Meiko Computing Surface (1985 June UK).-


The first computing surface was based on the transputer, a microprocessor specifically
designed to be linked to other microprocessors. Using a mesh of transputers, each with its
own on-chip memory, it's possible to have a computer-really a tightly coupled network of
computers-execute multiple instructions on several data items at the same time. Peak
speeds would seem to be confined by the need for dauntingly complex programmingg..

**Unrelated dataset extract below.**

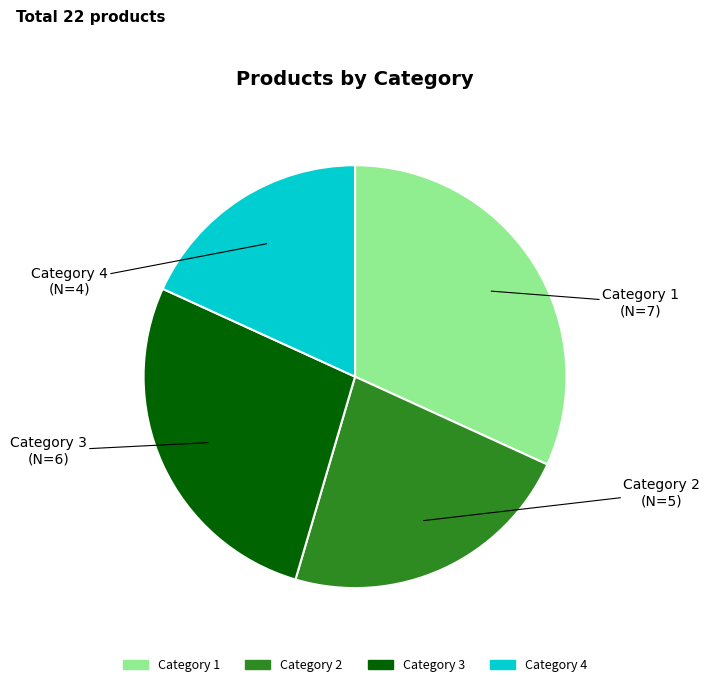

Count the number of slices in the pie.

4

Thinking Machines Connection Machine (1985 June US).-


Vaguely off to one side of all other computer development,
the connection machine was a logical outcome of the need to
make the path from processor to memory as short as
possible. Desighed by Danny Hillis, these vast, cubes
covered with blinking lights each had as many as 64,000
processors, and in later versions, as few as 4,096. Each
processor was tightly coupled to its own memory. The
"hypercube" array architecture determined how many
processors and which ones would be put into play to suit the
data being manipulated.At times these boxes worked better
in principle than in practice; but their peak speeds under
ideal conditions were frightening. Even today, a connection
machine stands as a radical proof for parallelism.